SC: The whole concept behind optimal learning is making the most intelligent trade-off you can between exploration, which is learning more about how all these parameters interact….and exploitation, which is leveraging that historical information about how previous configurations have performed to really maximize that objective you’re shooting for; so, by trading off this exploration and exploitation, you’re able to extremely and efficiently sample this otherwise intractably large space and find these global optima.
(12:29) With Yelp and advertising (for example), maybe you want to tinker with new ways to step up the advertising algorithms to garner higher revenue and deliver your results, but you don’t want to do so much of that experimenting that you lose track of your proven winners that are going to pay payroll.
SC: Definitely, and the idea behind this is these large ML pipelines tend to be very time-consuming and expensive to evaluate different configurations. In that kind of classic multi-arm bandit analogy that you were drawing on before with the slot machines, you can just go up to a slot machine, pull the lever and you immediately see your output, but what if pulling that lever entailed spinning up a giant AWS cluster and then 24 hours later, you get back some accuracy metric; you would need to be very efficient in which levers you pull…
Humans are great at being creative, but they’re terrible at doing 20-dimensional optimization in their head.
(14:32) What are the fundamentals of this science of optimization…where are these new approaches taking us now?
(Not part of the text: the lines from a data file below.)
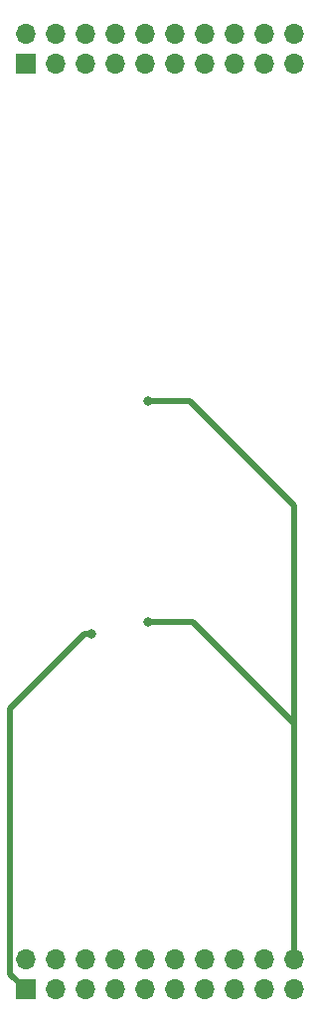
<source format=gbr>
G04 #@! TF.GenerationSoftware,KiCad,Pcbnew,5.0.2-bee76a0~70~ubuntu18.04.1*
G04 #@! TF.CreationDate,2019-10-25T10:51:07+02:00*
G04 #@! TF.ProjectId,atecc,61746563-632e-46b6-9963-61645f706362,rev?*
G04 #@! TF.SameCoordinates,Original*
G04 #@! TF.FileFunction,Copper,L2,Bot*
G04 #@! TF.FilePolarity,Positive*
%FSLAX46Y46*%
G04 Gerber Fmt 4.6, Leading zero omitted, Abs format (unit mm)*
G04 Created by KiCad (PCBNEW 5.0.2-bee76a0~70~ubuntu18.04.1) date ven. 25 oct. 2019 10:51:07 CEST*
%MOMM*%
%LPD*%
G01*
G04 APERTURE LIST*
G04 #@! TA.AperFunction,ComponentPad*
%ADD10O,1.700000X1.700000*%
G04 #@! TD*
G04 #@! TA.AperFunction,ComponentPad*
%ADD11R,1.700000X1.700000*%
G04 #@! TD*
G04 #@! TA.AperFunction,ViaPad*
%ADD12C,0.800000*%
G04 #@! TD*
G04 #@! TA.AperFunction,Conductor*
%ADD13C,0.500000*%
G04 #@! TD*
G04 APERTURE END LIST*
D10*
G04 #@! TO.P,J2,20*
G04 #@! TO.N,Net-(J2-Pad20)*
X73660000Y-73660000D03*
G04 #@! TO.P,J2,19*
G04 #@! TO.N,Net-(J2-Pad19)*
X73660000Y-76200000D03*
G04 #@! TO.P,J2,18*
G04 #@! TO.N,Net-(J2-Pad18)*
X71120000Y-73660000D03*
G04 #@! TO.P,J2,17*
G04 #@! TO.N,Net-(J2-Pad17)*
X71120000Y-76200000D03*
G04 #@! TO.P,J2,16*
G04 #@! TO.N,Net-(J2-Pad16)*
X68580000Y-73660000D03*
G04 #@! TO.P,J2,15*
G04 #@! TO.N,Net-(J2-Pad15)*
X68580000Y-76200000D03*
G04 #@! TO.P,J2,14*
G04 #@! TO.N,Net-(J2-Pad14)*
X66040000Y-73660000D03*
G04 #@! TO.P,J2,13*
G04 #@! TO.N,Net-(J2-Pad13)*
X66040000Y-76200000D03*
G04 #@! TO.P,J2,12*
G04 #@! TO.N,Net-(J2-Pad12)*
X63500000Y-73660000D03*
G04 #@! TO.P,J2,11*
G04 #@! TO.N,Net-(J2-Pad11)*
X63500000Y-76200000D03*
G04 #@! TO.P,J2,10*
G04 #@! TO.N,Net-(J2-Pad10)*
X60960000Y-73660000D03*
G04 #@! TO.P,J2,9*
G04 #@! TO.N,Net-(J2-Pad9)*
X60960000Y-76200000D03*
G04 #@! TO.P,J2,8*
G04 #@! TO.N,Net-(J2-Pad8)*
X58420000Y-73660000D03*
G04 #@! TO.P,J2,7*
G04 #@! TO.N,Net-(J2-Pad7)*
X58420000Y-76200000D03*
G04 #@! TO.P,J2,6*
G04 #@! TO.N,Net-(J2-Pad6)*
X55880000Y-73660000D03*
G04 #@! TO.P,J2,5*
G04 #@! TO.N,Net-(J2-Pad5)*
X55880000Y-76200000D03*
G04 #@! TO.P,J2,4*
G04 #@! TO.N,Net-(J2-Pad4)*
X53340000Y-73660000D03*
G04 #@! TO.P,J2,3*
G04 #@! TO.N,Net-(J2-Pad3)*
X53340000Y-76200000D03*
G04 #@! TO.P,J2,2*
G04 #@! TO.N,Net-(J2-Pad2)*
X50800000Y-73660000D03*
D11*
G04 #@! TO.P,J2,1*
G04 #@! TO.N,Net-(J2-Pad1)*
X50800000Y-76200000D03*
G04 #@! TD*
G04 #@! TO.P,J1,1*
G04 #@! TO.N,/D1*
X50800000Y-154940000D03*
D10*
G04 #@! TO.P,J1,2*
G04 #@! TO.N,/D0*
X50800000Y-152400000D03*
G04 #@! TO.P,J1,3*
G04 #@! TO.N,Net-(J1-Pad3)*
X53340000Y-154940000D03*
G04 #@! TO.P,J1,4*
G04 #@! TO.N,Net-(J1-Pad4)*
X53340000Y-152400000D03*
G04 #@! TO.P,J1,5*
G04 #@! TO.N,Net-(J1-Pad5)*
X55880000Y-154940000D03*
G04 #@! TO.P,J1,6*
G04 #@! TO.N,Net-(J1-Pad6)*
X55880000Y-152400000D03*
G04 #@! TO.P,J1,7*
G04 #@! TO.N,Net-(J1-Pad7)*
X58420000Y-154940000D03*
G04 #@! TO.P,J1,8*
G04 #@! TO.N,Net-(J1-Pad8)*
X58420000Y-152400000D03*
G04 #@! TO.P,J1,9*
G04 #@! TO.N,Net-(J1-Pad9)*
X60960000Y-154940000D03*
G04 #@! TO.P,J1,10*
G04 #@! TO.N,Net-(J1-Pad10)*
X60960000Y-152400000D03*
G04 #@! TO.P,J1,11*
G04 #@! TO.N,Net-(J1-Pad11)*
X63500000Y-154940000D03*
G04 #@! TO.P,J1,12*
G04 #@! TO.N,Net-(J1-Pad12)*
X63500000Y-152400000D03*
G04 #@! TO.P,J1,13*
G04 #@! TO.N,Net-(J1-Pad13)*
X66040000Y-154940000D03*
G04 #@! TO.P,J1,14*
G04 #@! TO.N,Net-(J1-Pad14)*
X66040000Y-152400000D03*
G04 #@! TO.P,J1,15*
G04 #@! TO.N,Net-(J1-Pad15)*
X68580000Y-154940000D03*
G04 #@! TO.P,J1,16*
G04 #@! TO.N,Net-(J1-Pad16)*
X68580000Y-152400000D03*
G04 #@! TO.P,J1,17*
G04 #@! TO.N,GND*
X71120000Y-154940000D03*
G04 #@! TO.P,J1,18*
G04 #@! TO.N,Net-(J1-Pad18)*
X71120000Y-152400000D03*
G04 #@! TO.P,J1,19*
G04 #@! TO.N,GNDA*
X73660000Y-154940000D03*
G04 #@! TO.P,J1,20*
G04 #@! TO.N,VDDA*
X73660000Y-152400000D03*
G04 #@! TD*
D12*
G04 #@! TO.N,VDDA*
X61214000Y-123698000D03*
X61214000Y-104902000D03*
G04 #@! TO.N,/D1*
X56388000Y-124714000D03*
G04 #@! TD*
D13*
G04 #@! TO.N,VDDA*
X61214000Y-123698000D02*
X65024000Y-123698000D01*
X73660000Y-132334000D02*
X73660000Y-133350000D01*
X65024000Y-123698000D02*
X73660000Y-132334000D01*
X73660000Y-133350000D02*
X73660000Y-152400000D01*
X73660000Y-113792000D02*
X73660000Y-133350000D01*
X61214000Y-104902000D02*
X64770000Y-104902000D01*
X64770000Y-104902000D02*
X73660000Y-113792000D01*
G04 #@! TO.N,/D1*
X49499999Y-153639999D02*
X50800000Y-154940000D01*
X55822315Y-124714000D02*
X49499999Y-131036316D01*
X49499999Y-131036316D02*
X49499999Y-134620000D01*
X56388000Y-124714000D02*
X55822315Y-124714000D01*
X49499999Y-134620000D02*
X49499999Y-153639999D01*
G04 #@! TD*
M02*

</source>
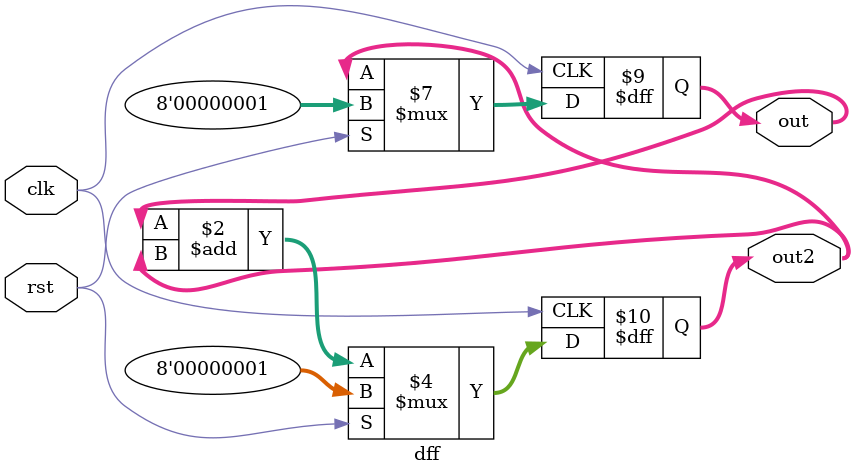
<source format=v>
module dff(
  clk,
  rst,
  out,
  out2
);

input wire clk;
input wire rst;
output reg [7:0] out;
output reg [7:0] out2;
always @(posedge clk) begin
  if (rst) begin
    out <= 1;
    out2 <= 1;
  end else begin
    out <= out2;
    out2 <= out + out2;
  end
end

endmodule

</source>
SC: A lot of the methods applied revolve around this path of doing sequential model-based optimization—I’ll break that down: sequential in the sense that you’re leveraging historical information in order to make your next decision; model-based in the sense that you’re taking that historical information…and you’re trying to build up a model of how all these parameters interact and what response surface you can expect in un-sampled areas; leverage that model in order to try and find the points that have the highest probability of improvements…you sample those and then repeat the process, you update the model, which allows you to make a next decision, and you repeat. What we’re building at SigOpt is an ensemble of all these types of models, but in general the science allows you to take a specific model, like the Gaussian process, a specific action model like expected improvement, and go through this optimization loop to most efficiently find the best configuration to these complex systems.
(18:40) Where do you often see the easiest swings of improving the tuning and improving the results…where do you often see that low-swinging opportunity here?
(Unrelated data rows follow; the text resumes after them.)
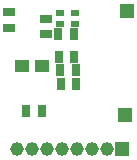
<source format=gbs>
G75*
%MOIN*%
%OFA0B0*%
%FSLAX25Y25*%
%IPPOS*%
%LPD*%
%AMOC8*
5,1,8,0,0,1.08239X$1,22.5*
%
%ADD10R,0.03156X0.03943*%
%ADD11R,0.03943X0.03156*%
%ADD12R,0.04731X0.04337*%
%ADD13R,0.04600X0.04600*%
%ADD14C,0.04600*%
%ADD15R,0.02565X0.02172*%
D10*
X0011428Y0019031D03*
X0016546Y0019031D03*
X0023003Y0028283D03*
X0022767Y0032850D03*
X0022255Y0037260D03*
X0027373Y0037260D03*
X0027885Y0032850D03*
X0028121Y0028283D03*
X0027255Y0044937D03*
X0022137Y0044937D03*
D11*
X0017963Y0044858D03*
X0017963Y0049976D03*
X0005719Y0052102D03*
X0005719Y0046984D03*
D12*
X0009893Y0034268D03*
X0016585Y0034268D03*
D13*
X0043160Y0006394D03*
X0044263Y0017969D03*
X0044932Y0052575D03*
D14*
X0008160Y0006394D03*
X0013160Y0006394D03*
X0018160Y0006394D03*
X0023160Y0006394D03*
X0028160Y0006394D03*
X0033160Y0006394D03*
X0038160Y0006394D03*
D15*
X0027668Y0048224D03*
X0027668Y0051965D03*
X0022747Y0051965D03*
X0022747Y0048224D03*
M02*

</source>
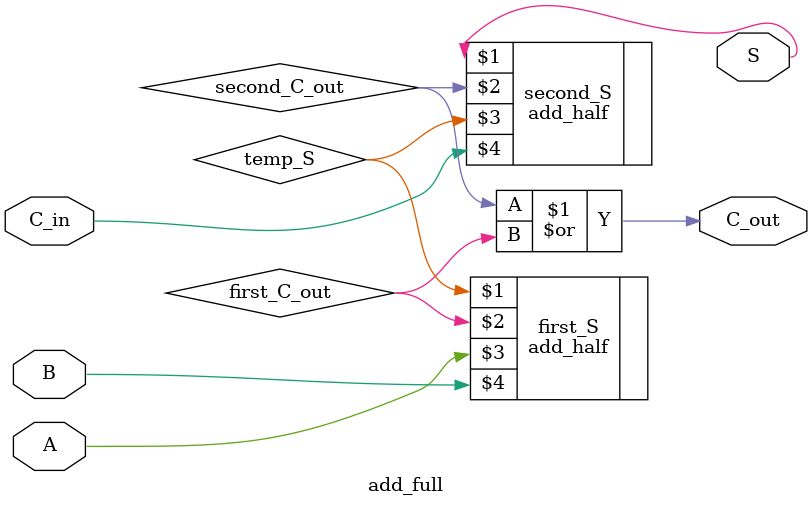
<source format=v>
module add_full(S, C_out, A, B, C_in);
	input A,B,C_in;
	output S,C_out;
	wire temp_S, first_C_out, second_C_out;

	add_half first_S(temp_S, first_C_out, A, B);
	add_half second_S(S, second_C_out, temp_S, C_in);

	or final_C_out(C_out, second_C_out, first_C_out);

endmodule
</source>
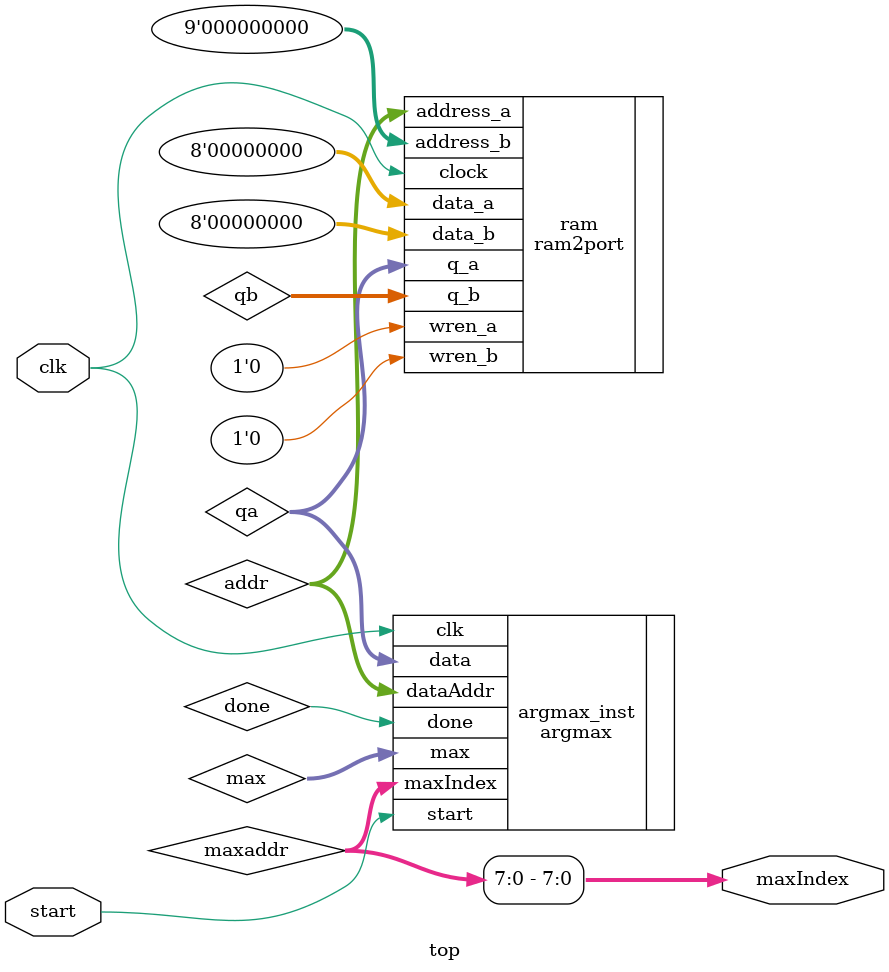
<source format=sv>
module top(input logic clk,
			  input logic start,
			  output logic[7:0] maxIndex);

logic[8:0] addr, maxaddr;
logic[7:0] qa, qb;
logic[7:0] max;
logic done;

ram2port ram (
	.address_a(addr),
	.address_b(9'b0),
	.clock(clk),
	.data_a(8'b0),
	.data_b(8'b0),
	.wren_a(1'b0),
	.wren_b(1'b0),
	.q_a(qa),
	.q_b(qb));

argmax #(8,9) argmax_inst(
	.clk(clk), 
	.start(start),
	.dataAddr(addr),
	.data(qa),
	.max(max),
	.maxIndex(maxaddr),
	.done(done)
	);

assign maxIndex = maxaddr[7:0];	

endmodule

</source>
SC: I think there’s two areas where you can make immediate impact: one is by doing this hyper-parameter tuning or configuration tuning of these models, but beyond that, usually what we find when we work with various firms is that people have a specific tool that they really enjoy using, whether that’s something like logistic regression or a random forest, and a lot of these machine learning frameworks, something like Psychic Learn or TensorFlow, provide the exact same interface between tools so that you can very readily try different models.
If the only thing in your tool is kit a hammer, then everything looks like a nail, but maybe the screwdriver might work better in certain applications. So one thing I would recommend people do is instead of just applying their favorite tool to every job…maybe try an ensemble approach or go ahead and try that gradient-boosted method…and you may see a significant uptick by just upgrading the sophistication of your models.